Yet, a major theme of Luke’s gospel is the community’s responsibility to the poor.  His gospel begins with a song sung by Mary when she learns that she has been chosen to bear the Christ:

[God] has pulled the powerful down from their thrones
        and lifted up the lowly.
He has filled the hungry with good things
    and sent the rich away empty-handed (Lk 1:52-53).

So too, in Luke’s version of the beatitudes, we read, “Happy are you who are poor, [rather than, as in Matthew 5:3, “poor in spirit”] because God’s kingdom is yours” (Lk 6:20 ), counterbalanced by “But woe to you who are rich, for you have received your consolation (Lk 6:24).  It is no surprise, then, that in Luke’s nativity the birth of the Christ child is announced to the poor: to ignorant, unwashed Galilean shepherds!

The Magi were a clan of priests and astrologers from Persia–our words “magic” and “magician” both derive from “magi.”  Matthew does not tell us how many Magi came–the traditional number three comes from their three gifts: gold, frankincense, and myrrh (Matt 2:11-12). The idea that they were kings from distant lands and races comes from Isaiah 60:1-6, traditionally read as fulfilled in their visit:

Nations will come to your light
    and kings to your dawning radiance.

. . . the nations’ wealth will come to you.
 Countless camels will cover your land,
    young camels from Midian and Ephah.
They will all come from Sheba,
    carrying gold and incense,
    proclaiming the Lord’s praises.

 

Still, there is an appropriateness to the tradition’s reading of the wise men as kings from three continents and three races.  After all, they come to the manger as the ultimate outsiders: not only from outside of Judea, but from outside the Roman empire itself–from the land of the feared Parthians, an armed and unstable threat on the empire’s eastern frontier.
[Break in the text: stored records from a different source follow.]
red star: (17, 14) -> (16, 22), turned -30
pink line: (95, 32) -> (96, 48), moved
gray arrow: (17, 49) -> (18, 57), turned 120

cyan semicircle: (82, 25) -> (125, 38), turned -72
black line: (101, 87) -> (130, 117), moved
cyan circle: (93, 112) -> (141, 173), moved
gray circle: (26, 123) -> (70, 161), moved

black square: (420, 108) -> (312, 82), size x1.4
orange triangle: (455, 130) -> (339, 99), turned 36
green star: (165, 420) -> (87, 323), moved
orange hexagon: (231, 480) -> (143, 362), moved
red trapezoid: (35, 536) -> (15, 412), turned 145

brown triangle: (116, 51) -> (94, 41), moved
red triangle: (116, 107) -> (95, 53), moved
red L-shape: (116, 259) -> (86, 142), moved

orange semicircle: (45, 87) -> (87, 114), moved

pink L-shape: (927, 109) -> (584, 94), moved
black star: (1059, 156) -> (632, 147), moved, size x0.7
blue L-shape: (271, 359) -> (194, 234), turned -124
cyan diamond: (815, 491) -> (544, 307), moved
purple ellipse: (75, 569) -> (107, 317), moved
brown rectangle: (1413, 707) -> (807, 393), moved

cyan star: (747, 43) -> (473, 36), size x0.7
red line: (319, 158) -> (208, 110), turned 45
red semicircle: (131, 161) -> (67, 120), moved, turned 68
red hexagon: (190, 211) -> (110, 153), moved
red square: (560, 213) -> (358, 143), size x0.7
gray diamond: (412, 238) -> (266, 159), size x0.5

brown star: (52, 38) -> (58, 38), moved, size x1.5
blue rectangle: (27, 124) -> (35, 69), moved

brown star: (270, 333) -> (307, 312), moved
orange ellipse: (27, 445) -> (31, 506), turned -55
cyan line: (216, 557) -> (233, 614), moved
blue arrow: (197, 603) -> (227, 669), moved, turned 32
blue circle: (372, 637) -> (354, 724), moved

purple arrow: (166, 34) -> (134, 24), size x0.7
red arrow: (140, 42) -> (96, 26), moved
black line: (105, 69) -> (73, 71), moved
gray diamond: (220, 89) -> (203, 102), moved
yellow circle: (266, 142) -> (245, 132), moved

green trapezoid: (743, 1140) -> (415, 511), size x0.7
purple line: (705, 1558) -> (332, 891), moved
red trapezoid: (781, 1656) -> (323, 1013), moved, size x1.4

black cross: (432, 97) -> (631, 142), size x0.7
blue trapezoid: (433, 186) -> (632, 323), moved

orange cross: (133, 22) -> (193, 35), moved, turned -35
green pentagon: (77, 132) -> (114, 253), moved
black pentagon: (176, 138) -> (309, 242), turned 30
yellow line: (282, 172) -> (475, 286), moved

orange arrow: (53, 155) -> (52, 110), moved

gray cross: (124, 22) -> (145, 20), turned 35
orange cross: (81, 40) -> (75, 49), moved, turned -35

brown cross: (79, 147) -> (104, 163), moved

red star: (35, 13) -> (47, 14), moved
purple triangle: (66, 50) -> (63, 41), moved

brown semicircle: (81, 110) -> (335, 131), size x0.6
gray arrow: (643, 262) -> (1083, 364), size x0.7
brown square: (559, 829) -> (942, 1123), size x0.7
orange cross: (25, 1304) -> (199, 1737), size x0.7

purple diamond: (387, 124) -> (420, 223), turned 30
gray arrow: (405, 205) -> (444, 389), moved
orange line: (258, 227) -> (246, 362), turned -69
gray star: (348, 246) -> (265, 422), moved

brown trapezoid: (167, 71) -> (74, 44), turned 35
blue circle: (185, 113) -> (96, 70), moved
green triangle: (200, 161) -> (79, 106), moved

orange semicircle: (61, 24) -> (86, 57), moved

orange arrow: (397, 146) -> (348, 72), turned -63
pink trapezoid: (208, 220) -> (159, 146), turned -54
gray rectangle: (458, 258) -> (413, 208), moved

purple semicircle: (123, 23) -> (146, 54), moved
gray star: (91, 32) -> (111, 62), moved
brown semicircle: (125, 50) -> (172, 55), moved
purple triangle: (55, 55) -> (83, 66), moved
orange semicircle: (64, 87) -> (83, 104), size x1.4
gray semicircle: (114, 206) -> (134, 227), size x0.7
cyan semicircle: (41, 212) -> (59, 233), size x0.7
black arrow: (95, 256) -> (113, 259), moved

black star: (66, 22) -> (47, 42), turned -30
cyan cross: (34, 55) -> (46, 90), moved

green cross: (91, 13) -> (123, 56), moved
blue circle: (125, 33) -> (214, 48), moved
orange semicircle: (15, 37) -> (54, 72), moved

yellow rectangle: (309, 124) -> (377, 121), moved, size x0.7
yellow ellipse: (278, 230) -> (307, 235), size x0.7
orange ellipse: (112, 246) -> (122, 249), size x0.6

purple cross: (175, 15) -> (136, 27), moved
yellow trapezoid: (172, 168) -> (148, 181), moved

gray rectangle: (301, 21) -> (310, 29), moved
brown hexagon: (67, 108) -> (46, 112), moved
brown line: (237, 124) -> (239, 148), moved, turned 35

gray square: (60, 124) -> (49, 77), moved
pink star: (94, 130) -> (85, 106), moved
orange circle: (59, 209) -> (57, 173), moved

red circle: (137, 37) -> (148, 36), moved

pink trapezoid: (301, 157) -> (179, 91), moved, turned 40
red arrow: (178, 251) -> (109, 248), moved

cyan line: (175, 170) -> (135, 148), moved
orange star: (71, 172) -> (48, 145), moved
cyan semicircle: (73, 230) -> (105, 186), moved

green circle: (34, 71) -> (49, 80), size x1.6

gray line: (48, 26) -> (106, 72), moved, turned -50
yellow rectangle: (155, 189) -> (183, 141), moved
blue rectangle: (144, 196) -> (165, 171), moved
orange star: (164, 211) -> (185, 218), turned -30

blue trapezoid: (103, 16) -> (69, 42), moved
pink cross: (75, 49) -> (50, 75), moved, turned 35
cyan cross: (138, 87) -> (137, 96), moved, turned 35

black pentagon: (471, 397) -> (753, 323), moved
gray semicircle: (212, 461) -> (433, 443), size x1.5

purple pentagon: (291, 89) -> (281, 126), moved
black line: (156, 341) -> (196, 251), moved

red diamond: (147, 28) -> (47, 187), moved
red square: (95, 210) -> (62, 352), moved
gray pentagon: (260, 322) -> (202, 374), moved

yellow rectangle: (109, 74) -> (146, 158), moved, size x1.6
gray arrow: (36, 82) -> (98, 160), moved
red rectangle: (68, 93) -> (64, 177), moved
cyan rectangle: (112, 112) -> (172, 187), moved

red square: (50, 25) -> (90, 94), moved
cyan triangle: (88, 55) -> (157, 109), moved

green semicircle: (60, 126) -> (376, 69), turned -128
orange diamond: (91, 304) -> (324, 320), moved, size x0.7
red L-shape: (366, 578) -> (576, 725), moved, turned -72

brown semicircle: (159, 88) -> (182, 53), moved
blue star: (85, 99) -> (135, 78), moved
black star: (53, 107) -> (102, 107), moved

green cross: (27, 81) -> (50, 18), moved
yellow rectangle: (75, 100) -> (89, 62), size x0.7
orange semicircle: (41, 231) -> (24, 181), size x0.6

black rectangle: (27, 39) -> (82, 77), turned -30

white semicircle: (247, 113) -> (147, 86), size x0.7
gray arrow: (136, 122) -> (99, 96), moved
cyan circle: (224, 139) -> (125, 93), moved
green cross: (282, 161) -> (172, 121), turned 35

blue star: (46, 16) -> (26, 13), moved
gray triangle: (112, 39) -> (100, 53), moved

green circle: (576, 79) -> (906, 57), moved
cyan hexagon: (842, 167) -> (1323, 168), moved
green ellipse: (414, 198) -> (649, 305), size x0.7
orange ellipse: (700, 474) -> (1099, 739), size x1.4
They are not Jews, either ethnically or religiously; while Matthew says nothing of their religious heritage, they would have been Zoroastrians.  Yet remarkably, it is Matthew, the most Jewish of the gospel writers, who tells their story. Matthew is the one who records a visit to the Christ Child from gentiles: foreigners and unbelievers, who come, not as enemies to threaten the Christ Child, but as pilgrims to honor him.

It as as though Matthew the Jewish scribe and Luke the urbane Greek scholar were each compelled, in their nativity stories, to recognize that the Christ Child was not the property of people like them.  Jesus has come to, and for, us all.